→ **Passage provided**
+---+

The Minister for Transport () is a senior minister in the Government of Ireland and leads the Department of Transport.

The current Minister for Transport is Eamon Ryan, TD. He is also Minister for the Environment, Climate and Communications.

Ryan is assisted by Jack Chambers, TD, Minister of State for International and Road Transport and Logistics.

Overview
The Minister and the department are responsible for implementing an integrated transport policy. 

Specific responsibilities which come under the aegis of the Minister for Transport in relation to national roads and to road transport in general include: delivering on the national roads programme as part of the national development plan; implementing the government's road safety strategy and related policies for the regulation of vehicle standards; road haulage licensing; driver licensing; and driver testing.

In respect of aviation policy, the department is responsible for ensuring that aviation practices and procedures comply with the best international standards; promoting the development of a vibrant, competitive and progressively regulated aviation sector and the provision of adequate airport infrastructure and competitive airport services.

In respect of Maritime Transport, the department is responsible for establishing, promoting, regulating and enforcing Maritime Safety and Security Standards, providing emergency response services and safeguarding the Maritime Environment. It is also responsible for ports and shipping policy.

+---+

[Saved entries]
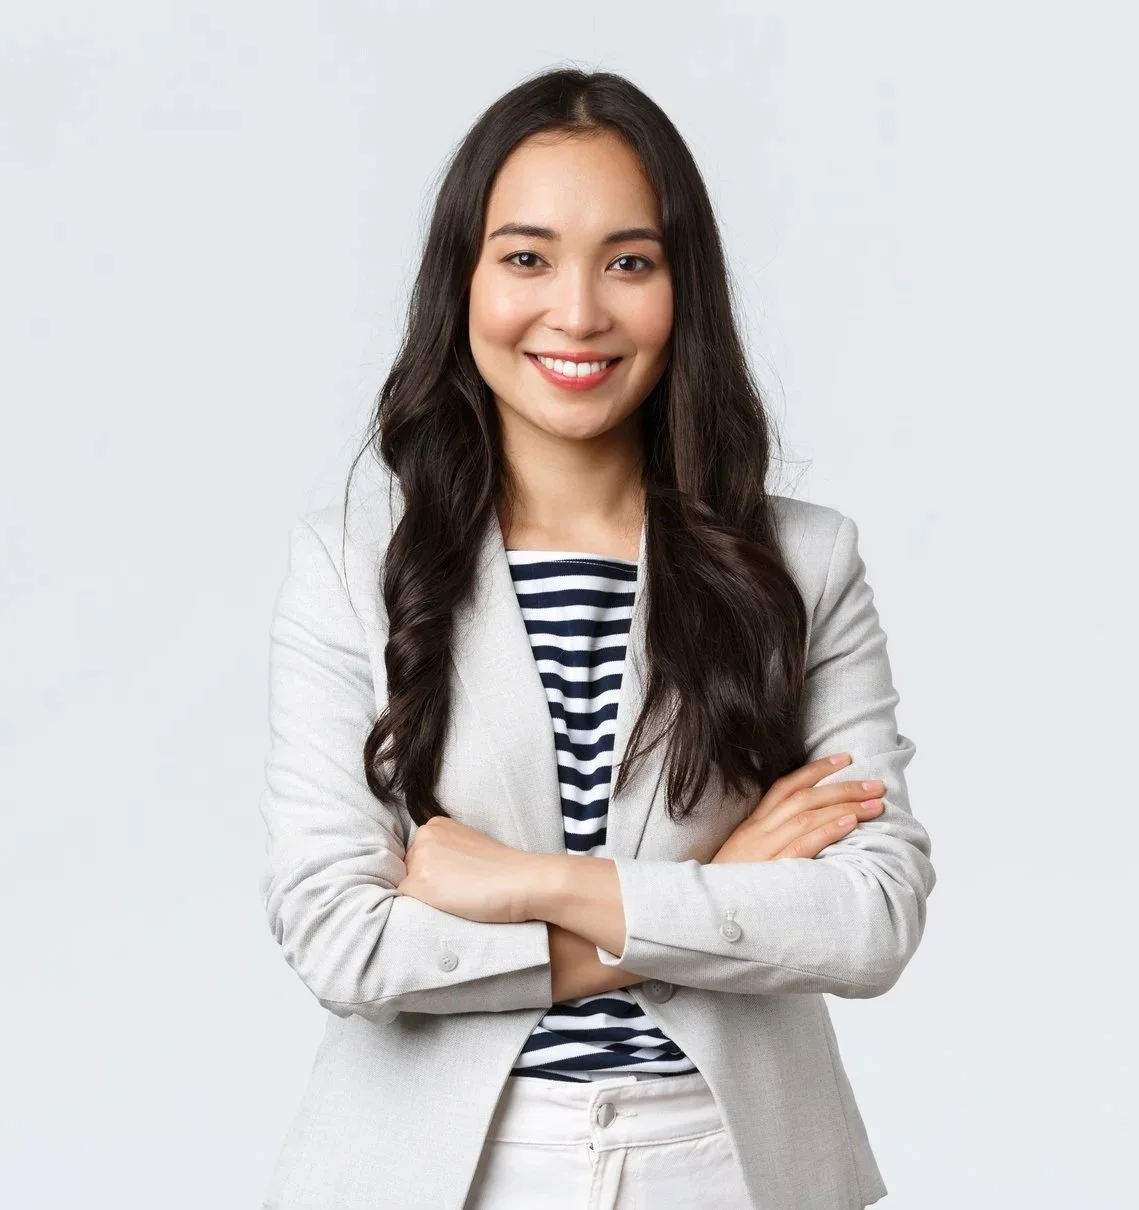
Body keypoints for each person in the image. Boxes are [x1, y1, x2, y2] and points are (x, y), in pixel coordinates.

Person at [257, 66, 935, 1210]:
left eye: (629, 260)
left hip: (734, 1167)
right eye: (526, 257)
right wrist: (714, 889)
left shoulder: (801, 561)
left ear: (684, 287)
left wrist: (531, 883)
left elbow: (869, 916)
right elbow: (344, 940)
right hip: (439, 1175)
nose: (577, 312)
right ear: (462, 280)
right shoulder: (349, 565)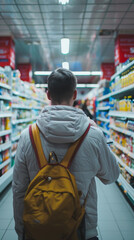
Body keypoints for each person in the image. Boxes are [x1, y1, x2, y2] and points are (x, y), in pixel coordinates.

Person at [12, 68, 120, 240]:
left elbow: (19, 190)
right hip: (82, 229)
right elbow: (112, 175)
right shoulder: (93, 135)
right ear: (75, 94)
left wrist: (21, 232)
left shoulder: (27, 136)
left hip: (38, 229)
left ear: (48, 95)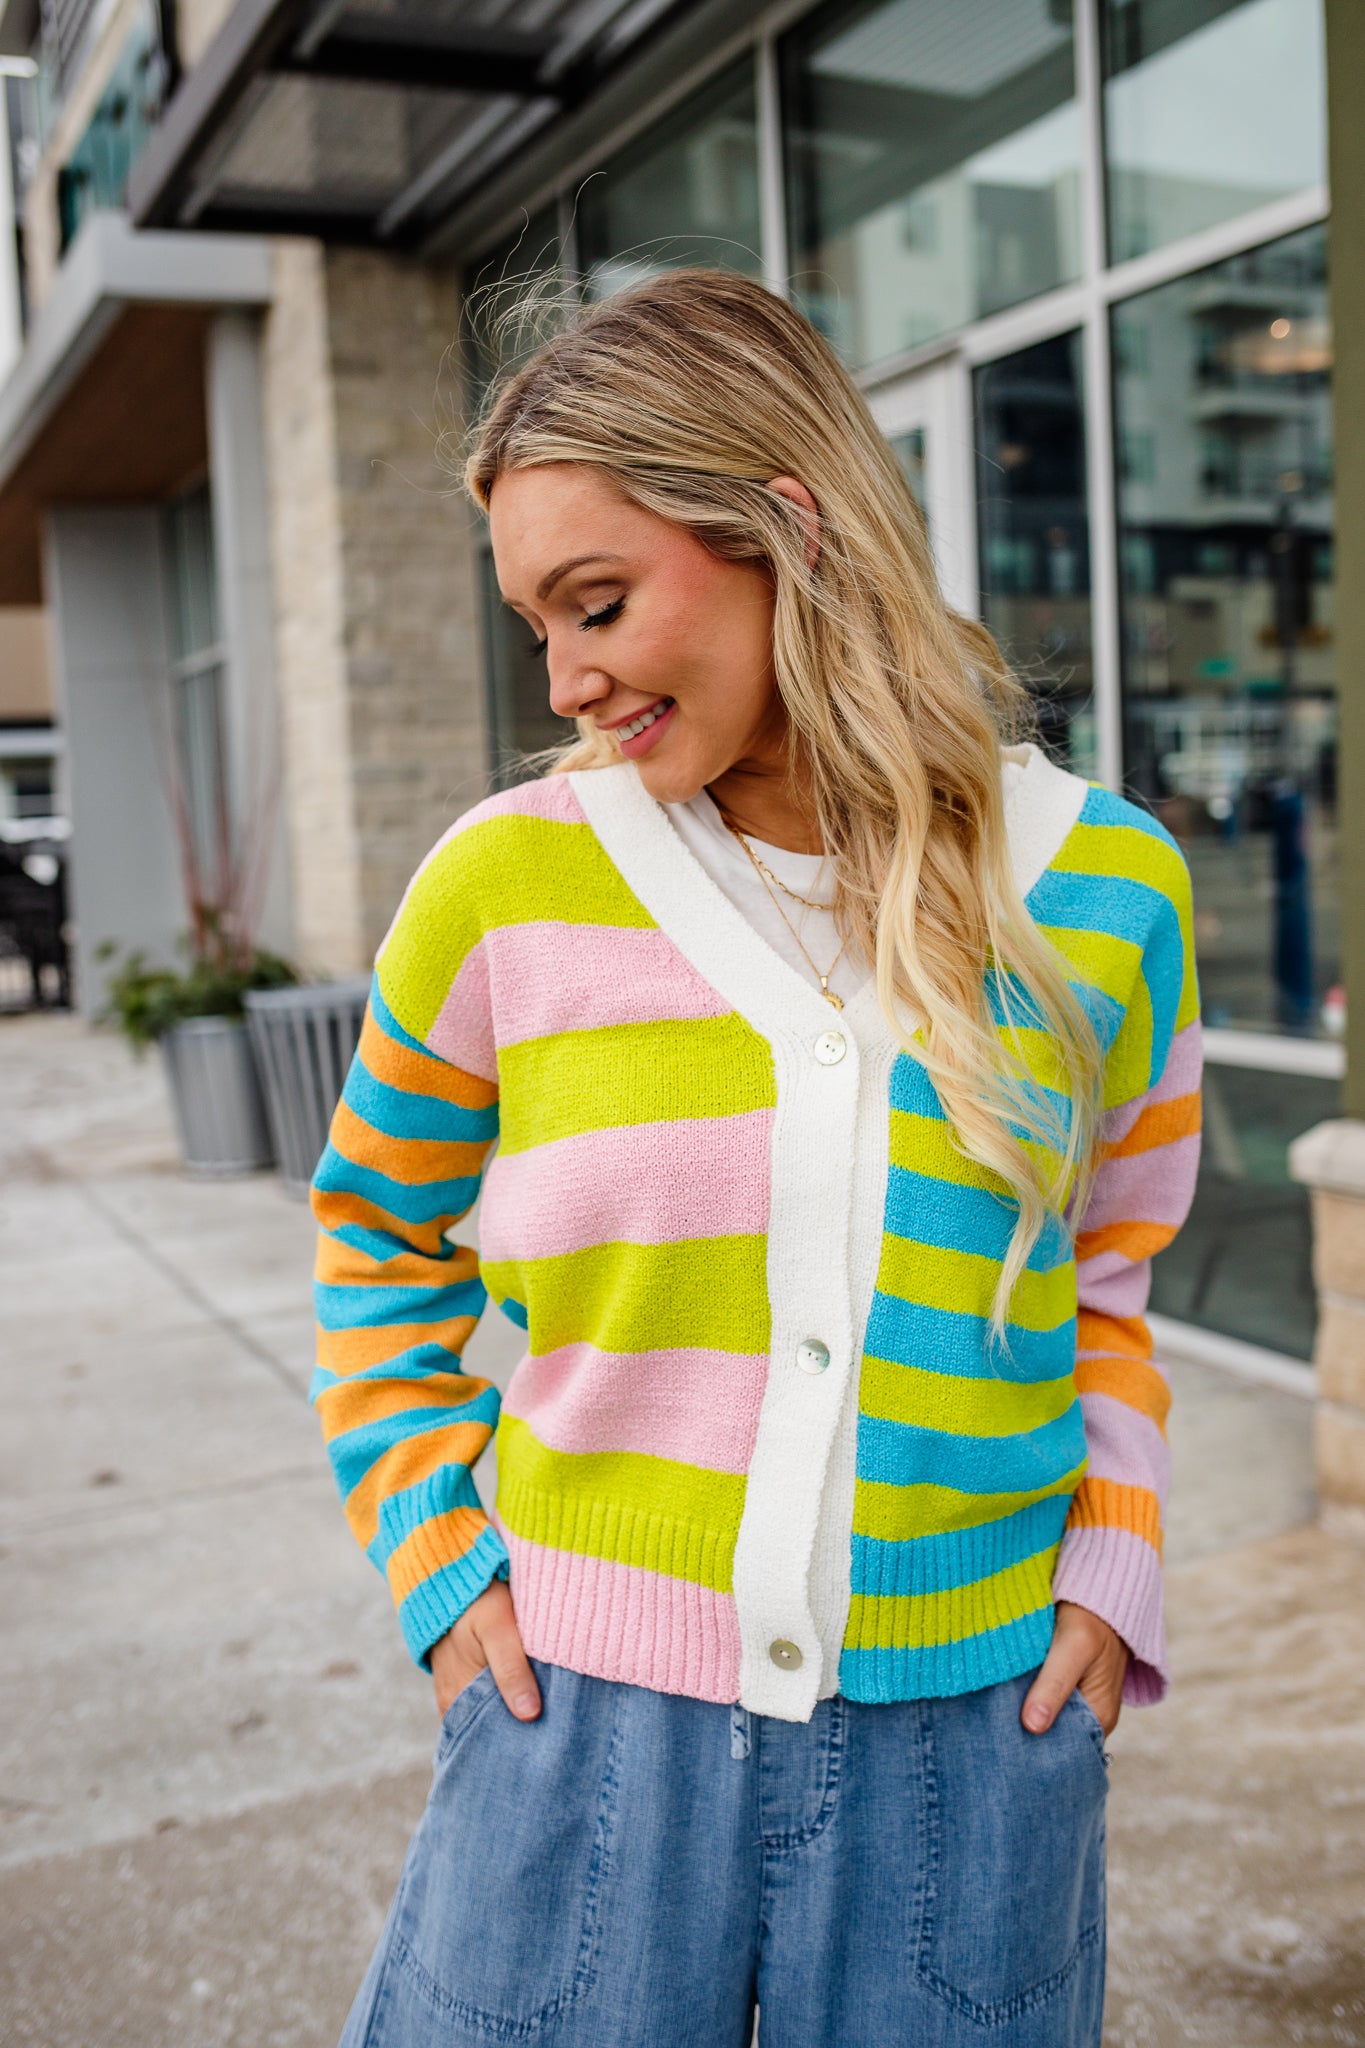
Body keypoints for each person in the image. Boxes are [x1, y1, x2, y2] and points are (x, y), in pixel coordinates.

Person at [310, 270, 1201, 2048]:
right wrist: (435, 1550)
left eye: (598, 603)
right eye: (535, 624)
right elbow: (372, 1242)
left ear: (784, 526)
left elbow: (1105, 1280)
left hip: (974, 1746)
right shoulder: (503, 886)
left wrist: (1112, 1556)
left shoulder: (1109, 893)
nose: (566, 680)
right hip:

+---+

→ **The problem**
Using the passage on Ireland's Minister for Transport above, answer these questions:
(a) Who is the current Minister for Transport?
(b) Who assists that minister, and what is his title?
(c) Which three road-related licensing or testing duties does the passage list?
These rows have no role in what is asked here.

→ **Final answer**
(a) Eamon Ryan, TD.
(b) Jack Chambers, TD, Minister of State for International and Road Transport and Logistics.
(c) Road haulage licensing, driver licensing, and driver testing.